Now these are just projections. A lot can change. Strong job markets suck in people looking for work, while weak ones force them overseas.

In the case of the UK we seem already to be well past the 64 million mark, a level we were not expected to reach until 2016. France, too, is well past 64 million, at least if you add in Corsica.

So in population terms Europe is not the new Japan. Germany is, or at least will be unless its relative economic success sucks in large numbers of immigrants. Italy may become it if, as seems to be happening now, large numbers of young people leave for jobs elsewhere.

But France and the UK are heading in the other direction.

There is, however, a third dimension to Japan's relatively stagnant economy: the lack of structural change. That takes many forms. In Japan the issue is partly regulation, from restrictions on the retail trade and immigration, to protection of farmers and other special interest groups.

But it is also something deeper and very understandable: a desire to protect a lifestyle. Japan is safer and cleaner than just about any other country in the world and it is perfectly adequately prosperous. Why change?

If you look at Europe through Japanese eyes, you can see elements that are familiar particularly in Germany. There are also examples of the desire to protect what is seen as a special lifestyle, for example in France.

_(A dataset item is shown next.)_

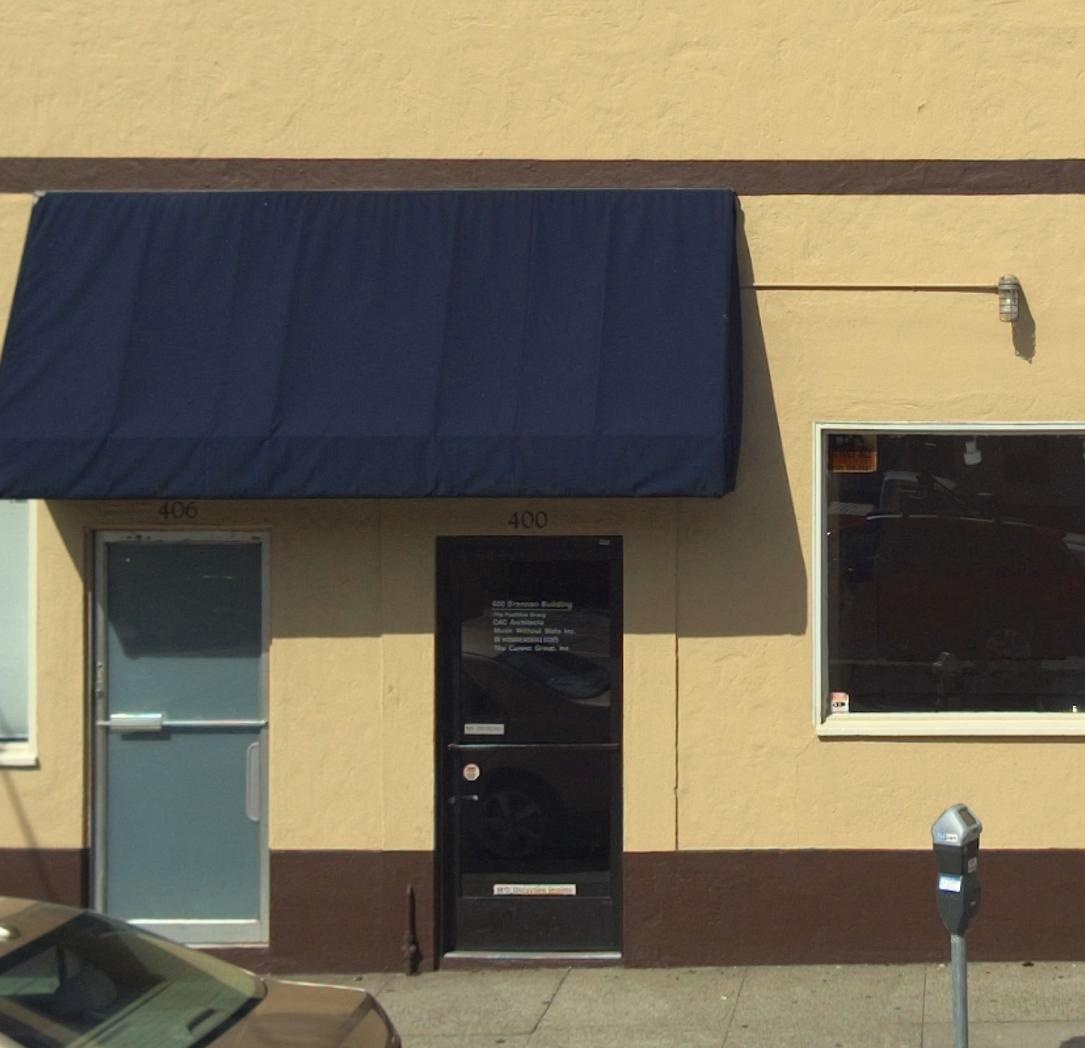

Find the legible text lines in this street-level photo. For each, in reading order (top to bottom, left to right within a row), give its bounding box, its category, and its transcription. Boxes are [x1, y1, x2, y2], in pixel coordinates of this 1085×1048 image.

[154, 496, 205, 526] StreetNumber: 406
[505, 508, 553, 534] StreetNumber: 400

But if you take Europe as a whole, there are certainly places that look outward rather than inward, with Switzerland, Scandinavia, Ireland and the UK at the top of the list.

The UK in particular differs sharply from Japan both in its attitude to immigration and its relationship with the rest of the Anglosphere. We are also very capable of generating inflation, perhaps rather too capable in that regard.

I think the central point here is that what has happened in Japan is largely the result of a choice of the Japanese people. There was an out-of-control property boom, the aftermath of which was bound to be a drag on growth for a decade. Policies were ineffective and there is a debate about why.

I personally feel the huge fiscal deficits and the ultra-low interest rates, while appropriate in the very short-run, actually inhibited what would have been a decent medium-term recovery.

But the real reason why the country has stagnated is because it did not want to make the structural reforms. It was a micro-economic failure rather than a macro-economic one.

Apply that thought to Europe. The region is a kaleidoscope. Some of the structural changes needed to make for a more competitive economy are being taken by countries on the periphery, notably Ireland.

But there are places where not a lot is happening – Italy for example. Germany, having pioneered labour market reform in the middle of the last decade, may now be relaxing again. The business mood there is quite cool to the grand coalition.

France? Hard to know, for the Hollande government is probably an interlude and the next government will take a different direction. The rigidities of the single currency and single interest rate don't help, but you cannot blame everything on the euro or the ECB.

If you focus on the narrow issue of deflation, there can be little doubt that the ECB has both the tools and the will to avoid the Japanese experience.

But this is not just a monetary matter, nor even a European Union matter – though a competent EU will be more conducive to growth than a bureaucratic one.

It is really a question of what people in Europe want. Do they want comfort and stability at the expense of growth? There is nothing wrong with that.

Or do they want something more exciting?